Читаем Conjured полностью

My companion has a painted porcelain face with glass eyes. She’s dressed in a white pinafore, and has one hand tied to the metal bar. The other rests limply in her lap. She has a crack in her porcelain neck; smoke oozes from the crack. Her legs are unfinished, and cotton spills out of the seams.

I cringe, pulling away from her—from it—and wait for the ride to end.

But it doesn’t.

I sweep past the ground, past the crowd, past the man in a black-and-white harlequin suit who turns a crank at the base of the wheel—the Magician, I think, though it doesn’t look like him. The wheel rises into the air, and the birds continue to burn.

* * *

I woke in the bushes. Twigs poked into my flesh. My head lay against the house, and the coolness of the concrete foundation seeped through my hair to my scalp.

It was daytime, either again or still. The sky was gray, and the shadows were flat. It was impossible to tell if it was morning or afternoon.

I’d been lucky. So far, I hadn’t lost the memory of the false hat. Or of Aidan, Topher, and Victoria’s warning. I could have been trapped again and not even known it. I can’t use any more magic, I thought.

Slowly, I crept out of the bushes. Out of the shade, the sun pricked my skin. Humidity thickened the air. A few cicadas buzzed, and I heard a lawnmower in the distance. I need Zach, I thought. He could keep me free—at least until I figured out what to do. I didn’t know what I wanted to do. All I knew was that I was sick of having things done to me.

With that thought, I sprinted across the yard. Reaching the fence, I threw myself at it and climbed over. I landed in the neighbor’s backyard, also empty.

No one shouted at me.
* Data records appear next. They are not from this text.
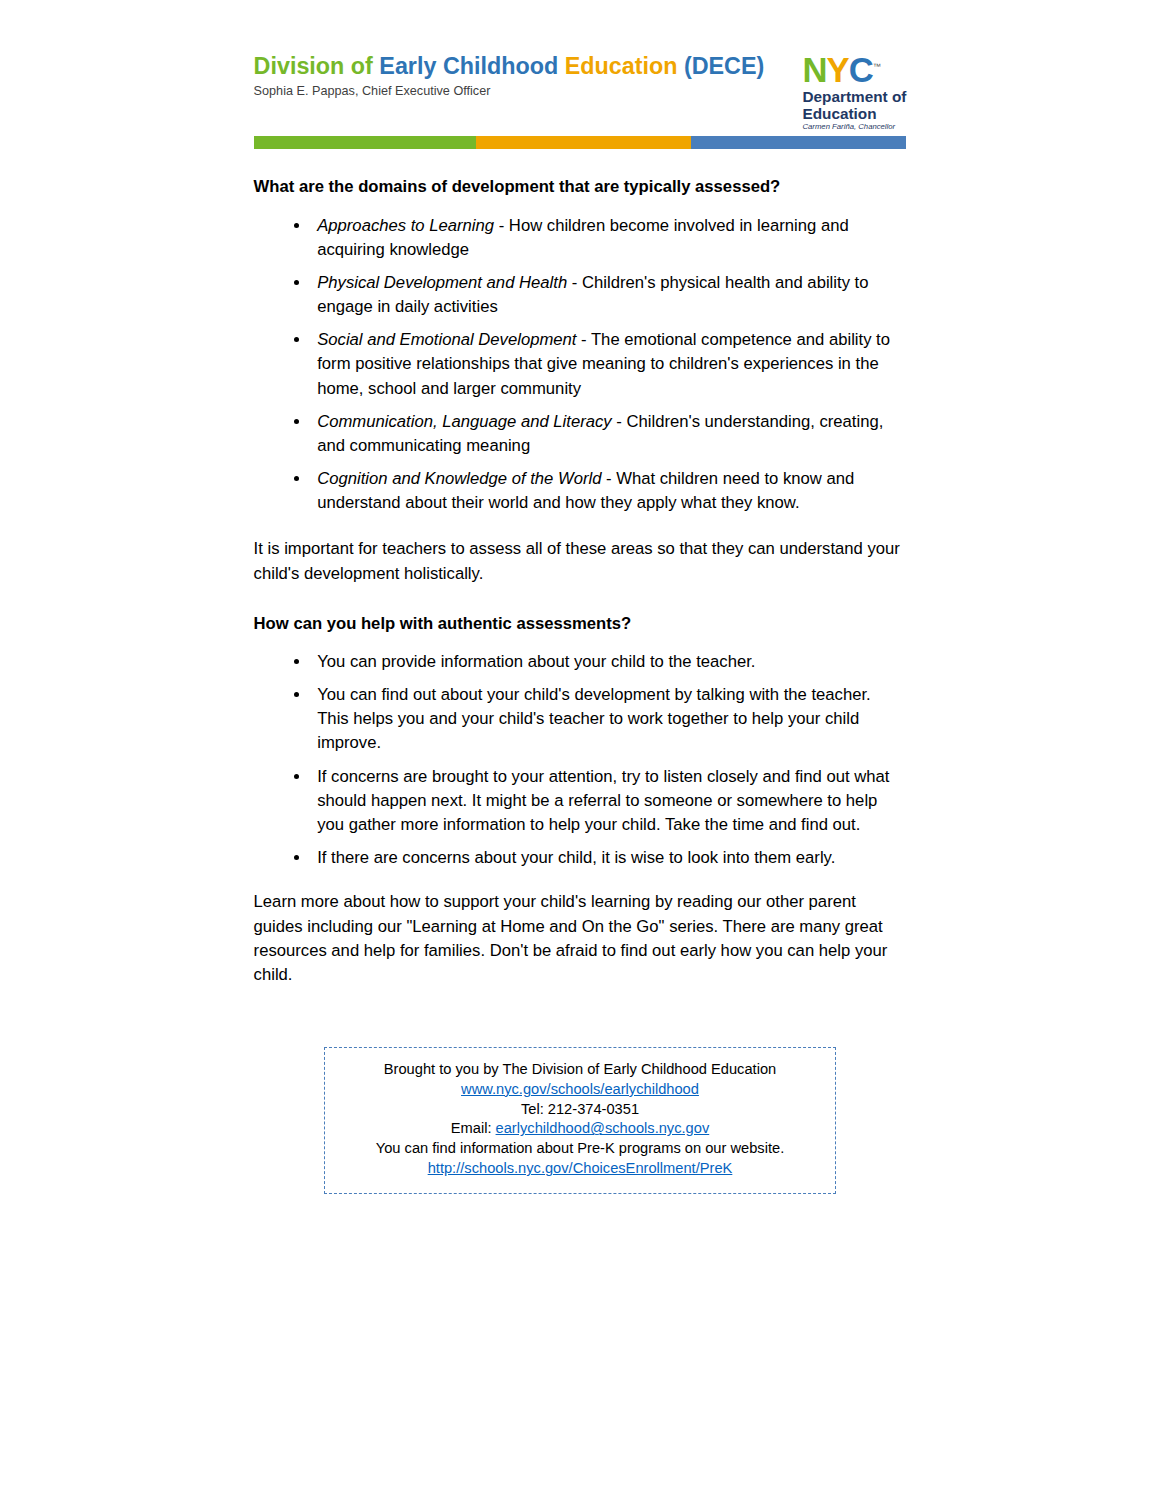Division of Early Childhood Education (DECE)
Sophia E. Pappas, Chief Executive Officer
NYC™
Department of
Education
Carmen Fariña, Chancellor
What are the domains of development that are typically assessed?
Approaches to Learning - How children become involved in learning and acquiring knowledge
Physical Development and Health - Children's physical health and ability to engage in daily activities
Social and Emotional Development - The emotional competence and ability to form positive relationships that give meaning to children's experiences in the home, school and larger community
Communication, Language and Literacy - Children's understanding, creating, and communicating meaning
Cognition and Knowledge of the World - What children need to know and understand about their world and how they apply what they know.
It is important for teachers to assess all of these areas so that they can understand your child's development holistically.
How can you help with authentic assessments?
You can provide information about your child to the teacher.
You can find out about your child's development by talking with the teacher. This helps you and your child's teacher to work together to help your child improve.
If concerns are brought to your attention, try to listen closely and find out what should happen next. It might be a referral to someone or somewhere to help you gather more information to help your child. Take the time and find out.
If there are concerns about your child, it is wise to look into them early.
Learn more about how to support your child's learning by reading our other parent guides including our "Learning at Home and On the Go" series. There are many great resources and help for families. Don't be afraid to find out early how you can help your child.
Brought to you by The Division of Early Childhood Education
www.nyc.gov/schools/earlychildhood
Tel: 212-374-0351
Email: earlychildhood@schools.nyc.gov
You can find information about Pre-K programs on our website.
http://schools.nyc.gov/ChoicesEnrollment/PreK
No one chased me. So I kept running. I leaped over the fence into the next yard. And then the next yard, and the next. I ran through flower gardens and around sheds and play sets. I squeezed through bushes. I scrambled over wood piles. In one yard, I surprised an elderly woman who was kneeling in her garden—I landed in the soft earth of the flowerbed beside her. In another, kids played in a sandbox. But I didn’t slow. The body that the doctors had shaped for me was strong, and I didn’t need to slow. I felt my feet slap the ground and my muscles work and my heart pump and my lungs inflate and deflate, and it felt wonderful to run free after all the visions of ropes and bindings and boxes.

But it didn’t—it couldn’t—last forever.

The string of houses ended in a parking lot for a church. For an instant, I froze, staring at the church, as a memory poured into me. Elsewhere, another time, I’d seen a church beside a graveyard with silver pillars, marble statues, and a woman so still that she might as well have been one of the statues. She’d been wrapped in pale-gray scarves … Was it a real memory? I tried to picture the woman’s face, but she was shrouded in mist.
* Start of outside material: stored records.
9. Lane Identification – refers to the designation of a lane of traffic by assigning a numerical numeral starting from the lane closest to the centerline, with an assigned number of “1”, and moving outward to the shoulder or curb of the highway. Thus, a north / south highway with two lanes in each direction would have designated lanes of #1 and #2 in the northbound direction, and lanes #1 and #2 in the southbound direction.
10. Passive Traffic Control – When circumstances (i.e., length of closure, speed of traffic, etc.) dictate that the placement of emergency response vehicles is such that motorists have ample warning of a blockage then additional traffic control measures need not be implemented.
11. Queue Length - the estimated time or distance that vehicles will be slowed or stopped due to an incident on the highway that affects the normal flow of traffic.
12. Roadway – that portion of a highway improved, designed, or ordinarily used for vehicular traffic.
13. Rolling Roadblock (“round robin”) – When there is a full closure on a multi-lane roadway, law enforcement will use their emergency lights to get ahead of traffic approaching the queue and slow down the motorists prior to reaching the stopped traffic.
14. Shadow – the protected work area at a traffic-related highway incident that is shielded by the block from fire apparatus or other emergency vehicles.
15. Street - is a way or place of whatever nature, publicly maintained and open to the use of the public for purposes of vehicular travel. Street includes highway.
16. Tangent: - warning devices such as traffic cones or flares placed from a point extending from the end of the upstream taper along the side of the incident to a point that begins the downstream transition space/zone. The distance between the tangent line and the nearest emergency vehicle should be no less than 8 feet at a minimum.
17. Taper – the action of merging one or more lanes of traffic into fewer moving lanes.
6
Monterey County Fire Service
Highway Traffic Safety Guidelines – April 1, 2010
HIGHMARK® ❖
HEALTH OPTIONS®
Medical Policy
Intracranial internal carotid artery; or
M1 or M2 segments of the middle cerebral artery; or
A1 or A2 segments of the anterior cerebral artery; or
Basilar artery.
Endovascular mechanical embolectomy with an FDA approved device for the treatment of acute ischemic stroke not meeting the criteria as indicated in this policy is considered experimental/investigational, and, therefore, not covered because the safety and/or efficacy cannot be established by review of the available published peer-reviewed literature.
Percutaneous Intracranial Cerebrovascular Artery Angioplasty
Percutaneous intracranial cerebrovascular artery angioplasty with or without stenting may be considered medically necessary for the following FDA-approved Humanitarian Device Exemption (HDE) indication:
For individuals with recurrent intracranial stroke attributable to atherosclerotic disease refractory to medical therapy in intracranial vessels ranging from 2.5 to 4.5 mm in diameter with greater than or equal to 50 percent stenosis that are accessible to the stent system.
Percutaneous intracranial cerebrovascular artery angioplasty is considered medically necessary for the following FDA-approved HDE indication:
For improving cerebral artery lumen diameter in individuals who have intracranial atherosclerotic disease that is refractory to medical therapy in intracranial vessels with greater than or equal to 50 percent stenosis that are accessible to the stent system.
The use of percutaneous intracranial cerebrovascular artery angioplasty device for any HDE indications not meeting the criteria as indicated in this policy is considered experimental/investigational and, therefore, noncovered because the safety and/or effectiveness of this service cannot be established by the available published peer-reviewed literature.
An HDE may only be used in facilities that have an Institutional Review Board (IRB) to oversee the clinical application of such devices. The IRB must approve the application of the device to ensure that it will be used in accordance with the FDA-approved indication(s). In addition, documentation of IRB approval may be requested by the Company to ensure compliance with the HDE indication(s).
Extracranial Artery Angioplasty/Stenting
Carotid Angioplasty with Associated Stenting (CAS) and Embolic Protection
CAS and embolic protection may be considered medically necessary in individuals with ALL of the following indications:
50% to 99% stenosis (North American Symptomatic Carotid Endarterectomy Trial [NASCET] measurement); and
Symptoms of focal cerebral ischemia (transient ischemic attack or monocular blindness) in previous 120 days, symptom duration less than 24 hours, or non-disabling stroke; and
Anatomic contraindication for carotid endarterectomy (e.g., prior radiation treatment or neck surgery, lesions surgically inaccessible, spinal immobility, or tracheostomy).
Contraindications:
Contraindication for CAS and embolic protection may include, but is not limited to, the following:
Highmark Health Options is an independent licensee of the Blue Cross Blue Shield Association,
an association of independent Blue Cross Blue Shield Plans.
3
Shaking myself out of my reverie, I ducked behind a garage. Cars drove by. A sprinkler click-clicked as it rotated. On one of the driveways nearby, three boys played basketball. Everything seemed so peaceful and ordinary that it almost lulled me into feeling safe. But I couldn’t trust that feeling. I kept thinking of the woman in mist.

Across the street was the library surrounded by woods. Creeping around the garage, I hid behind a trimmed hedge. I waited until the road was clear, and then barreled across and plunged between the trees.

Green surrounded me, and I waded through the underbrush and climbed over fallen stone walls as I circled the library. The birds chirped louder, and the leaves rustled—squirrels, I hoped.

Listening to the noises, I thought about the woods in my memory, the one with ancient trees and the homes nestled high in the branches. I still couldn’t remember if I’d been chased through the woods or I’d been one of the ones doing the chasing. Oddly, it felt like both.